Brinks, the smiley rescue dog
The attitudes people have towards pit bulls run the gamut. Stories in the media lately have been generating real animosity towards the breed. But we’d like to introduce you to Brinks, the smiley pit pull. He might change some minds…
The story of Brinks, the smiley pit bull
The stray pit bull was wandering around Brooklyn when he ran into a human and his dog. The man was Jon and his dog was Demo; the three instantly connected. Jon decided have Brinks stay with him as he tried to find his owner.
Months passed and Brinks’s owner did not appear. Therefore, Jon decided that he should keep his new friend. At the time, the dog was only 11 months old. But as you can see, he’s still smiling 12 years later.
Everyone who knows Brinks, the always-smiling dog, says that anyone who thinks that pit bulls are scary should meet Brinks. The really surprising thing is that Brinks smiles a lot in situations that humans would smile in. He’s smiling on purpose!
Jon says Brinks smiles if you give him treats, when he wakes up in the morning, and even when he’s sleeping. You’ll see him smiling anytime he’s happy, whether it’s in the car or sunbathing.
Is it normal for dogs to smile?
It has been shown that dogs do have the ability to emit special sounds and curve their mouths when they are happy, actions that scientists associate with human laughter. Experts confirm that the laughter you may have heard coming from your pup while playing may indeed be happiness.
Almost human emotions and expressions
We’re not so different. There are many emotions that we’ve always believed are unique to humans, but are actually seen in animals too. Love is one, and understanding of other creatures’ feelings is another.

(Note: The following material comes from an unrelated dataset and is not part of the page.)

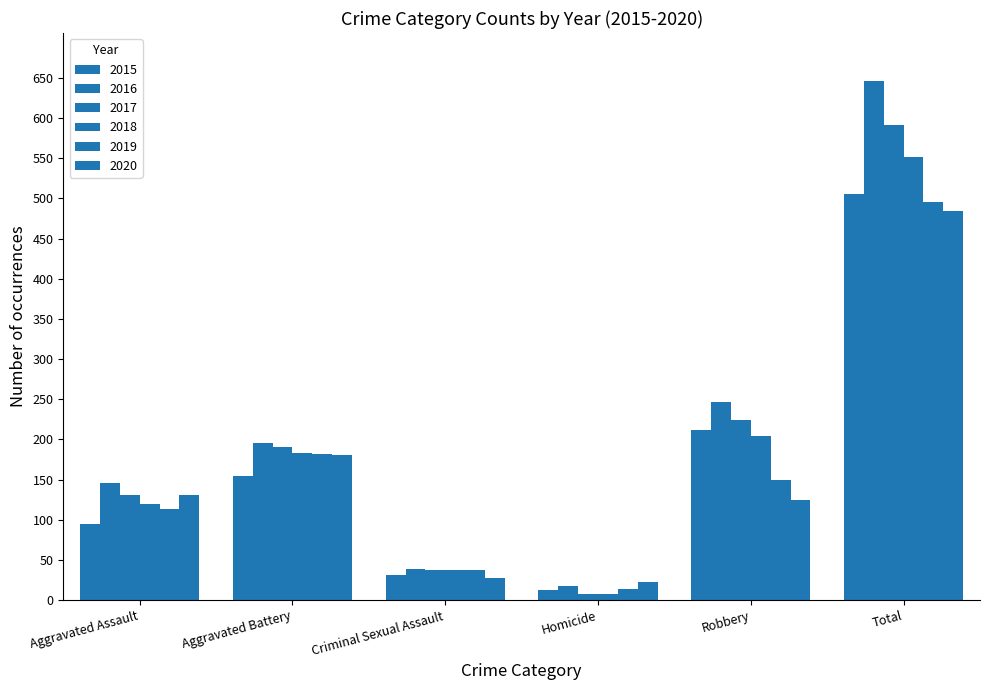

What is the difference between the highest and lowest values at Robbery?

123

This smiling expression in dogs is very similar to what we see on the face of a happy person. The angle of the mouth becomes more pronounced and stretches almost from ear to ear.
Do dogs laugh with sound?
The question of whether a dog who is smiling is also making noise has captured the attention of multiple researchers. Among them is dog behavior expert Patricia Simonet, from Sierra Nevada College.
The ethologist went to parks where dogs congregated “armed” with powerful microphones. The purpose of the experiment was to record the dogs’ laughter while they were playing and having fun with other dogs.
Her studies have led to important conclusions. How dogs pant when they play does not always sound the same. When they’re enjoying themselves, they produce a different, more choppy sound.
This sound is actually contagious for other dogs. It communicates joy and a desire for fun. What does it sound like? It’s like a choked gasp, a kind of “hhuh, hhuh” sound.
These recordings of dogs’ laughter were used in another experiment. A group of 15 puppies listened to them. The researchers were greatly surprised when they saw their reaction. The little ones burst out with joy just from listening to the recorded sounds of other dogs laughing.
The positive effect of laughter from other dogs is now being used in shelters and adoption centers. The happy sounds of other dogs help abandoned dogs feel better and less stressed as they wait for a home.
What does the smile mean?
The “smiling” expression does not necessarily indicate happiness. When the animal’s mouth is opened just a little, with a slight smile-like appearance, he may actually be anxious or nervous about something.
The distress signals that accompany a stiff smile may include heavy panting with their tongue out, whining, and the chattering of teeth. It is up to future studies to determine when the canine smile means happiness.